TEXT SECTION:
--- START ---

Rotary recognized for community blood donor campaigns

By Wayne Hearn
Rotary International News

9 November 2006

In recognition of the ongoing effort by Rotary clubs to increase the world's blood supply through voluntary donations, Rotary International has received the 2006 Outstanding Achievement Award from the AABB, formerly the American Association of Blood Banks.

Rotary International Director Barry Rassin accepted the award on October 24 during AABB's annual meeting in Miami Beach, Florida, USA. The award, given annually to one individual and one organization, cites Rotary "for embracing the mission of blood donation and for the organization's instrumental role in helping to provide safe blood in communities around the world."

Recent research conducted by the Schieffer School of Journalism at Texas Christian University (TCU) indicates local Rotary campaigns add an estimated 817,000 units per year to the world's blood supply. Club-level blood collection activities are underway in about 60 percent of Rotary districts responding to the TCU survey.

"It is wonderful to see recognition for the work Rotary clubs do around the world to save lives by collecting blood," says Rassin, CEO of Doctors Hospital Health System in the Bahamas. Rassin notes that his own Rotary Club of East Nassau keeps records of each member's blood type in order to respond quickly and efficiently to specific needs of the hospital's blood bank.

North Texas has emerged as an epicenter of Rotary-led blood collection activities. Charles Kurtzman of the Rotary Club of Fort Worth-South, says over 100 clubs, many in the Dallas/Fort Worth area, have added more than 50,000 units to the region's supply since 1996, when he founded the Governors' Challenge blood drive. Clubs typically work in partnership with community blood centers, such as Texas-based Carter BloodCare, which nominated Rotary for the AABB award. Other countries with aggressive Rotary club-driven blood collection programs include South Africa, India, the Philippines and Denmark.

--- END ---

WHAT TO DO:
Could you give the passage of the article on Rotary's blood donor award again, starting with "Rotary recognized for" and going on through "of Blood Banks.", and substitute "blood reserves" for "blood supply"?

DATASET EXCERPTS:
--- START ---

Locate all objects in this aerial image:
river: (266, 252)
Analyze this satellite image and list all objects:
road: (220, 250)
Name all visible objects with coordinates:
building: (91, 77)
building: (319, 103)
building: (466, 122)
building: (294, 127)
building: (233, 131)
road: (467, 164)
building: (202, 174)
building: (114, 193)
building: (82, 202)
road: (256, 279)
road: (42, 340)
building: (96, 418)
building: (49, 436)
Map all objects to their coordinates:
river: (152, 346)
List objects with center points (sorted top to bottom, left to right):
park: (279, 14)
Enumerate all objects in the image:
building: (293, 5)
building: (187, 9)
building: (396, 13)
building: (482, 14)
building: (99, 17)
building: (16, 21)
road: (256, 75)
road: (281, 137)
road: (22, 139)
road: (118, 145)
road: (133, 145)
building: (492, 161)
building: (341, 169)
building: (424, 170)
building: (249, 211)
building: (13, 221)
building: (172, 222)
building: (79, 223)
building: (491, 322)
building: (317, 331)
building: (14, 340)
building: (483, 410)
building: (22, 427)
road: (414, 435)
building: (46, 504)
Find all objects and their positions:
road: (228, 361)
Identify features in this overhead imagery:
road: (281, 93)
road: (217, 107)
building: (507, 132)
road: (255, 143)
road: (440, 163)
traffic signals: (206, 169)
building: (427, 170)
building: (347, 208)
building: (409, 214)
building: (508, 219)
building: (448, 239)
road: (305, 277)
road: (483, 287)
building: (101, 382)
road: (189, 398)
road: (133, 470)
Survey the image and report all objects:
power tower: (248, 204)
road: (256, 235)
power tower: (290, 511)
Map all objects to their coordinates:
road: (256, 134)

--- END ---

RESPONSE FOR THIS EXERCISE:
Rotary recognized for community blood donor campaigns

By Wayne Hearn
Rotary International News

9 November 2006

In recognition of the ongoing effort by Rotary clubs to increase the world's blood reserves through voluntary donations, Rotary International has received the 2006 Outstanding Achievement Award from the AABB, formerly the American Association of Blood Banks.